Ancak 2010’dan sonra durum değişti.
Bu gazetelerin tamamı el değiştirdi. İktidar tarafından bu gazeteleri almakla görevlendirilen yeni patronlar ise tirajı artırmak için kendi aralarında yarışmak yerine, promosyon adı altındaki tüm giderlerden vazgeçmeyi tercih etti.
Gazeteler o tarihten bu yana hediye dağıtmıyor.
Peki; bunun karşılığı ne oldu?
Hızlı tiraj kaybı…
Ancak bu, medyanın yeni patronlarının çok da umrunda olmadı.
Çünkü o güne kadar tiraja göre reklam veren iş dünyası, o tarihten sonra “iktidara yakınlığa” göre reklam dağıtmaya başladı.
Özellikle kamu bankaları başta olmak üzere tüm kamu kuruluşları, muhalif medyaya reklamı kesti. Pastanın tamamını yandaşlara yedirdi.
Bu da tirajları onda bire düşen anlı şanlı gazetelerin eskisinden çok daha fazla para kazanmasını sağladı.

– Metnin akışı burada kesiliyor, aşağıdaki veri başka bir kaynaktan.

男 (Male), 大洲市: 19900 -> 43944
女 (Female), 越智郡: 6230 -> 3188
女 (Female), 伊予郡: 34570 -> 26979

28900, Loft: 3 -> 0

Yani tirajlar düştü ama… Maliyet de azaldı.
Sektörde sendikanın da kökü kazılınca, ücret yükü iyice düştü.
Buna karşın reklam gelirleri patladı.
Hürriyet, Milliyet, Sabah, Vatan, Star, Akşam gibi bazı gazeteler, düşen tirajlarını uzunca bir süre yüksek gibi gösterdi. Gerçek tirajı 20 bini bulmayan bir gazetenin satışı 150 binmiş gibi açıklandı.
O sırada gerçek tiraj açıklayan Sözcü, Cumhuriyet gibi gazeteler de vardı. Örneğin Sözcü, tirajlarını aşırı şişiren yandaş gazetelerden daha fazla sattığı halde, iktidardan korkan reklam verenlerin boykotunu aşamadı.
***
O günlerde şişirilen tirajdan bugün artık hiç söz edilmiyor.

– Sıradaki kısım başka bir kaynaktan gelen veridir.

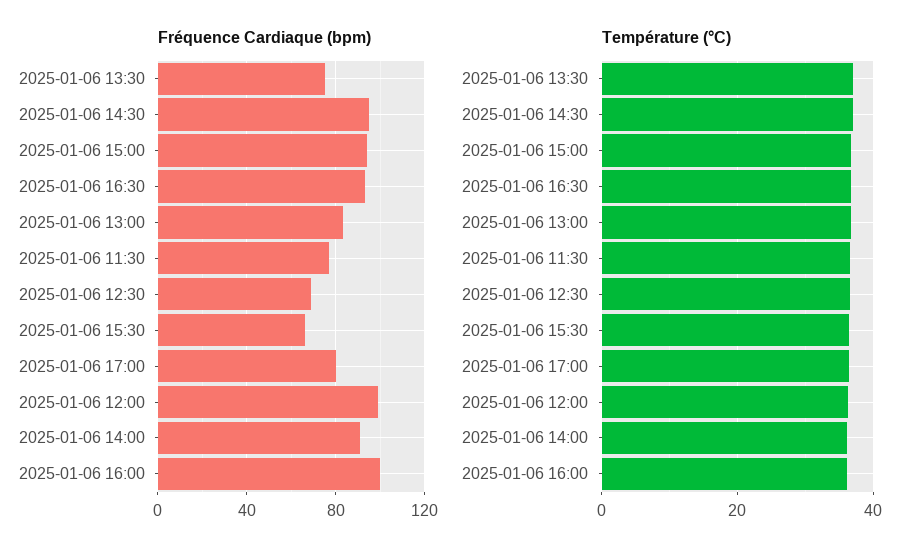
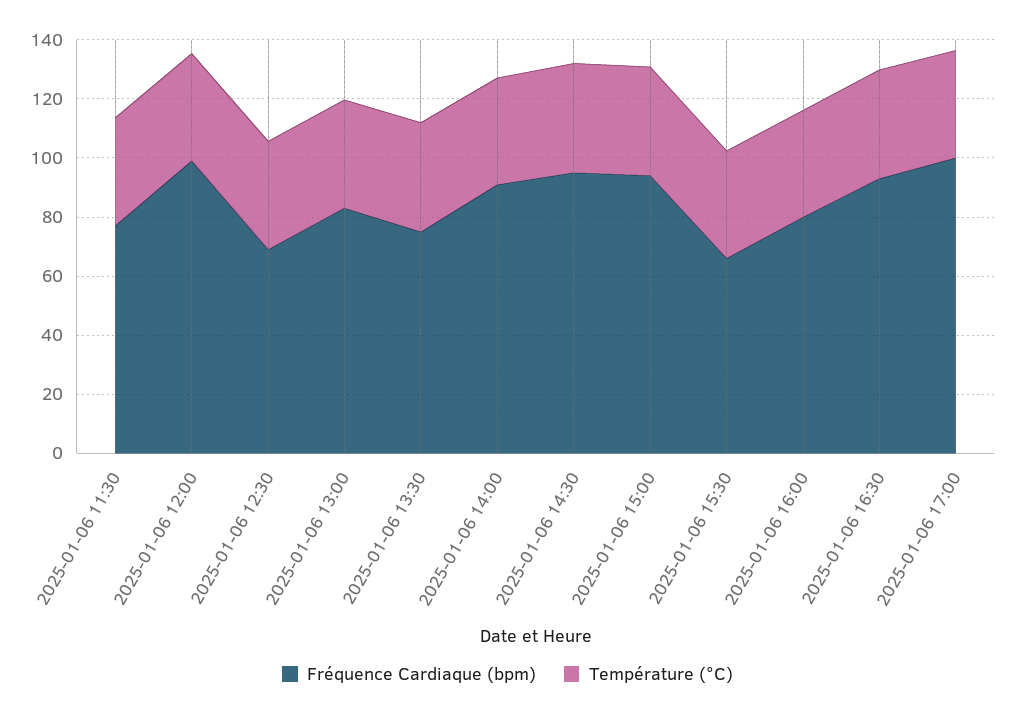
Fréquence Cardiaque (bpm), 2025-01-06 17:00: 80 -> 100
Fréquence Cardiaque (bpm), 2025-01-06 16:00: 100 -> 80

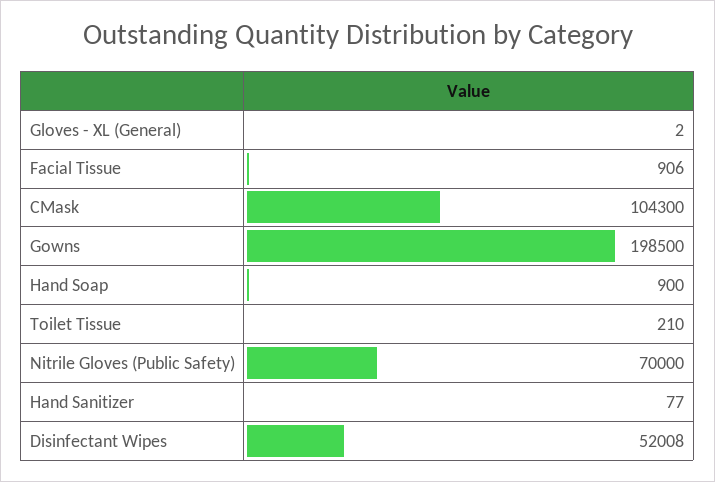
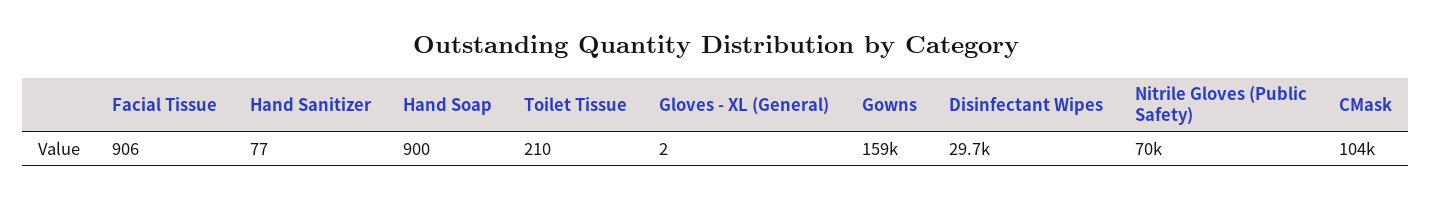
Gowns: 198500 -> 159000
Disinfectant Wipes: 52008 -> 29700

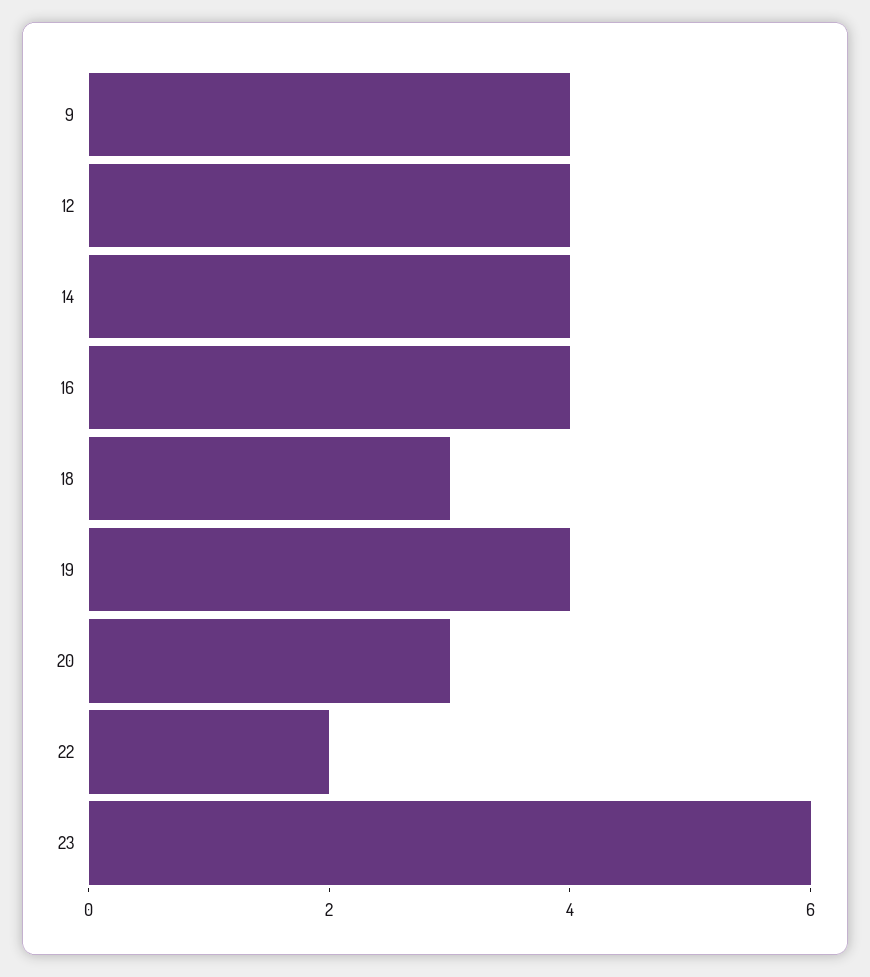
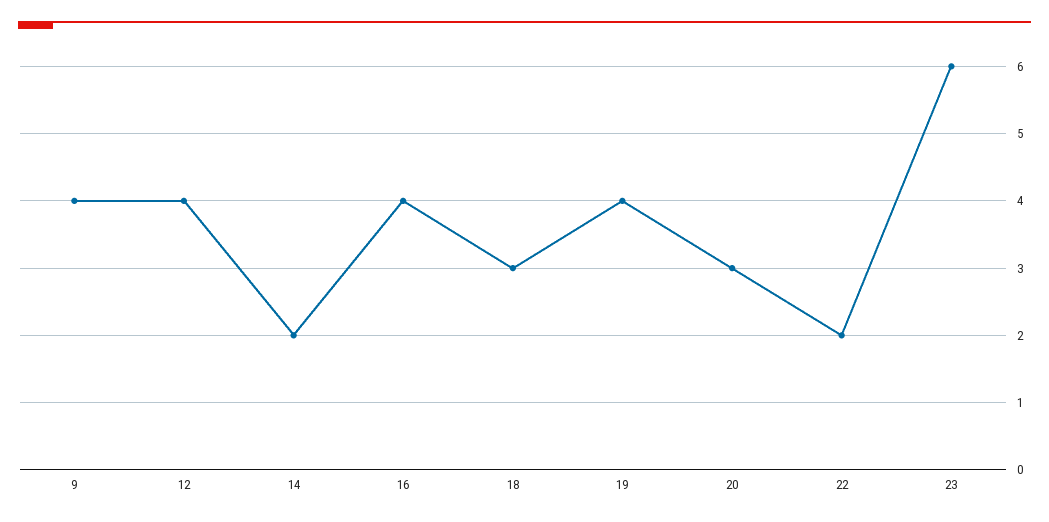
14: 4 -> 2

Ancak yapılan bazı araştırmalar toplam tirajın artık 500 bine bile ulaşmadığını ortaya koyuyor.
İyi de serbest piyasa ekonomisinin temel kuralı olan rekabet, gerçek anlamda ne zaman hayata geçecek?
Tirajları, kim, ne zaman açıklayacak?
Reklam verenler, siyasi iktidarın baskısına göre değil de satış rakamlarına ve hedef kitlelerine göre reklam dağıtmaya ne zaman başlayacak?
***
Bu sorularıma bugün itibarıyla yanıt verebilecek tek kurum, Reklam Verenler Derneği…
Söyleyin beyler; hiç satmayan gazetelere akıttığınız paraları, halkın son on yıldır haber aldığı neredeyse tek kanal olan internet medyasına ne zaman aktarmaya başlayacaksınız?
Bu “ölü yatırım”a ne zaman son vereceksiniz?
Ve en önemlisi, trilyonlar akıttığınız o gazetelerin kaç kişiye ulaştığını ne zaman merak etmeye başlayıp, tiraj raporu istemeyi ne zaman aklınıza getireceksiniz?